Can't find 'socket'

Can you run it from “IDLE” to compare.

One observation from the traceback:

You are importing names from the package library charset_normalizer into the module api and then importing that module into other modules. Can you instead try removing the middle man (i.e., api), and instead import directly from the charset_normalizer module package into the other modules (wherever you are currently importing the api module into).

For example, comment this line out:

from .api import from_bytes, from_fp, from_path, is_binary # comment this line out

and replace with:

from charset_normalizer import from_bytes, from_fp, from_path, is_binary

Technically should not make a difference, but just to verify.

The discussion has picked up on several things now that would be worth investigating, if they were in Arthur’s code, but unless I’ve misunderstood badly, they are part of requests. I don’t think that’s the place to look.


If import requests leads to that traceback, something is wrong with the environment or the installation of requests. We have seen maybe 4 tracebacks now, and in 3 of them the problem is that Python cannot fnd a DLL we all know ought to be there. It is odd that we didn’t see the same under IDLE.

@abrogard You’re quite right. Never mind requests and charset_normalizer or any code you wrote. If you can’t run Python and load the REPL, then Python is broken on your machine. And it seems to be something to do with loading DLLs.

PyREPL is new in 3.13, but it is supposed to work, even on Windows. The explanation of why it can’t on your machine is significant. Did you get a prompt >>> next, or did it just stop there?

This is not a corner of CPython I know well, but almost certainly we are here:

and that’s because this system call failed:

I know, it’s a bit desperate to resort to the source code. I only do it to show that something is quite fundamentally wrong. It’s not to do with the syntax of an import statement. I think we are left with:

  1. It’s looking in the wrong places.
  2. It is looking in the right places but there is nothing there (or something invalid?).
  3. It is looking in the right places, and the right thing is there, but something prevents it being read.

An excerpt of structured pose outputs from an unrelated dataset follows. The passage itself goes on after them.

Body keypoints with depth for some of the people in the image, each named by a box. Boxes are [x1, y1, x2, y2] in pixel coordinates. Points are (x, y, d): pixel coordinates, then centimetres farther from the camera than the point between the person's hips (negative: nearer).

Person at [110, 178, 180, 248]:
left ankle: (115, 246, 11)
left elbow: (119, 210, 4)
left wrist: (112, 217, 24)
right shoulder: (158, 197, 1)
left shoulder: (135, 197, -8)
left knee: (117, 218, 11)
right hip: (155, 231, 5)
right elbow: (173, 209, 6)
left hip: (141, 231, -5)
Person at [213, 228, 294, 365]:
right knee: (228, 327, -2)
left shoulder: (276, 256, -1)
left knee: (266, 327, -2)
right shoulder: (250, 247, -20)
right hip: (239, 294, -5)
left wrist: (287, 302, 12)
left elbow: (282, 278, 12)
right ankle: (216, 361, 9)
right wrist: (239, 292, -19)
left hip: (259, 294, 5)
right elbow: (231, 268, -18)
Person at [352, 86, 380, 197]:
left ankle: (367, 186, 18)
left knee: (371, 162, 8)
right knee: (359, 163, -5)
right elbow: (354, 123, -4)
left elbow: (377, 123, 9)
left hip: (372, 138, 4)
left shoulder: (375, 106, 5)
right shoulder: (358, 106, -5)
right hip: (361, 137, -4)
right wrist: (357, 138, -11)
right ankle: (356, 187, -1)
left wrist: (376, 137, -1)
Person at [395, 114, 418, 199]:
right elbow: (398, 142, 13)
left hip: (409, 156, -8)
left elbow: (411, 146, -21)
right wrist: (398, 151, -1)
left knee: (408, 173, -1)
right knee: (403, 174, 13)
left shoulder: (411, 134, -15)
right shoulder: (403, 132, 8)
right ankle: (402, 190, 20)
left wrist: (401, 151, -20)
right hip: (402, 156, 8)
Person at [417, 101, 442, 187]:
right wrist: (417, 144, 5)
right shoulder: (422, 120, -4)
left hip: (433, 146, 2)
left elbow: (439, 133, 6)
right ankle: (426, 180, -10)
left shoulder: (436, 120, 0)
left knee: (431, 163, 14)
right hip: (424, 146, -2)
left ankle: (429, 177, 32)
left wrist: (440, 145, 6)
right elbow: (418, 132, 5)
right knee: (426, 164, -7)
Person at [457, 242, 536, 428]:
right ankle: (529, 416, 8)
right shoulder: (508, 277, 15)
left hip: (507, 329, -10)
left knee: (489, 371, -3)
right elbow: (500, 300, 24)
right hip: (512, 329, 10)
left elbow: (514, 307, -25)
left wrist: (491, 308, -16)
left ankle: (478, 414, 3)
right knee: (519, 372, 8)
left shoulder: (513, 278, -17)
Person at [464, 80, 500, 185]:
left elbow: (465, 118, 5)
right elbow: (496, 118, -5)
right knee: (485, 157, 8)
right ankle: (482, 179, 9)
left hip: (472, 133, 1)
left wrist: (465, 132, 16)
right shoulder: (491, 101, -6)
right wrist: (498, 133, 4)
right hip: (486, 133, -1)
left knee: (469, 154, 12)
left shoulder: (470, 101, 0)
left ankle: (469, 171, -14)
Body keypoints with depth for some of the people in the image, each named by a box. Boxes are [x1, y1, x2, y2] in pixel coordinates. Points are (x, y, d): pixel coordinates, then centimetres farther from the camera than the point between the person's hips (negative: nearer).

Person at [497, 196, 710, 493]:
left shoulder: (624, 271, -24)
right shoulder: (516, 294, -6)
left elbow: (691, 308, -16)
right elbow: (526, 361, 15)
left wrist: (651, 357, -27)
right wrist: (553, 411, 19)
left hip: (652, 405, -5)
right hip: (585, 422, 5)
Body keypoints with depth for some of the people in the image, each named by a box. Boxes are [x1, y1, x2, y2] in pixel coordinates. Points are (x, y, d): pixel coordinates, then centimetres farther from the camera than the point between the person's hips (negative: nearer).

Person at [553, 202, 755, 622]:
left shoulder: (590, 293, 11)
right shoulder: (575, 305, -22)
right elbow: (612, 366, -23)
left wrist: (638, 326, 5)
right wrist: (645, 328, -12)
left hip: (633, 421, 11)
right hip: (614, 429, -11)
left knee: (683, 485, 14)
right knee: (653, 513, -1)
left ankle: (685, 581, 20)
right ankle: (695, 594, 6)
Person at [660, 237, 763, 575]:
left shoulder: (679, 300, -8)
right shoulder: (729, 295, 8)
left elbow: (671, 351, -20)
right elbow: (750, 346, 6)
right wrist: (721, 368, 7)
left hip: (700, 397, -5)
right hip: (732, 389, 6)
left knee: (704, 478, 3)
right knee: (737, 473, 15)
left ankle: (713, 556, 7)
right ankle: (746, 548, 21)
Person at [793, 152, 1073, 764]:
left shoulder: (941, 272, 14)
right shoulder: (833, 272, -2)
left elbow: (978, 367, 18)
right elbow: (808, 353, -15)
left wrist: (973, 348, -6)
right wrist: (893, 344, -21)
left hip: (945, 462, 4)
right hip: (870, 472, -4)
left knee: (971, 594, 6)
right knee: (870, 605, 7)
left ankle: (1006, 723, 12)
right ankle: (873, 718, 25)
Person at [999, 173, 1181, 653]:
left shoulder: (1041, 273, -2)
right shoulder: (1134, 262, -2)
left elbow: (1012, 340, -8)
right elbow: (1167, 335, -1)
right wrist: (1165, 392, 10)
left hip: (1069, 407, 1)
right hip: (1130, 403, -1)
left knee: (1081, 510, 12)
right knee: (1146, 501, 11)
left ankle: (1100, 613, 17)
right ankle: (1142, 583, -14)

Let’s find out how bad this installation is, avoiding the REPL. Does this work (at the command prompt where you ran the command python):

PS vsj> python -V
Python 3.13.0

This should tell you where Python looks for things:

PS vsj> python -c"import sys;print(sys.path)"
['', 'C:\\Users\\Jeff\\AppData\\Local\\Programs\\Python\\Python313\\python313.zip', 'C:\\Users\\Jeff\\AppData\\Local\\Programs\\Python\\Python313\\DLLs', 'C:\\Users\\Jeff\\AppData\\Local\\Programs\\Python\\Python313\\Lib', 'C:\\Users\\Jeff\\AppData\\Local\\Programs\\Python\\Python313', 'C:\\Users\\Jeff\\AppData\\Local\\Programs\\Python\\Python313\\Lib\\site-packages']

This is a clean installation on my machine. Anything like yours? There is a directory called DLLs in the list. I see 43 items there, mostly .pyd files and some .dll. You?

If bits are missing, the installation went wrong. (Full disk? Security software?) If they’re there but don’t load e.g when you import _socket, that suggests something is interfering. (Security software?)

There is a path length limitation on Windows, which the installation invites you to disable. That could be a reason for not finding files you know are there.

Finally, you can run

PS vsj> python -m test

which is thorough, but takes a lunch break to run on my machine.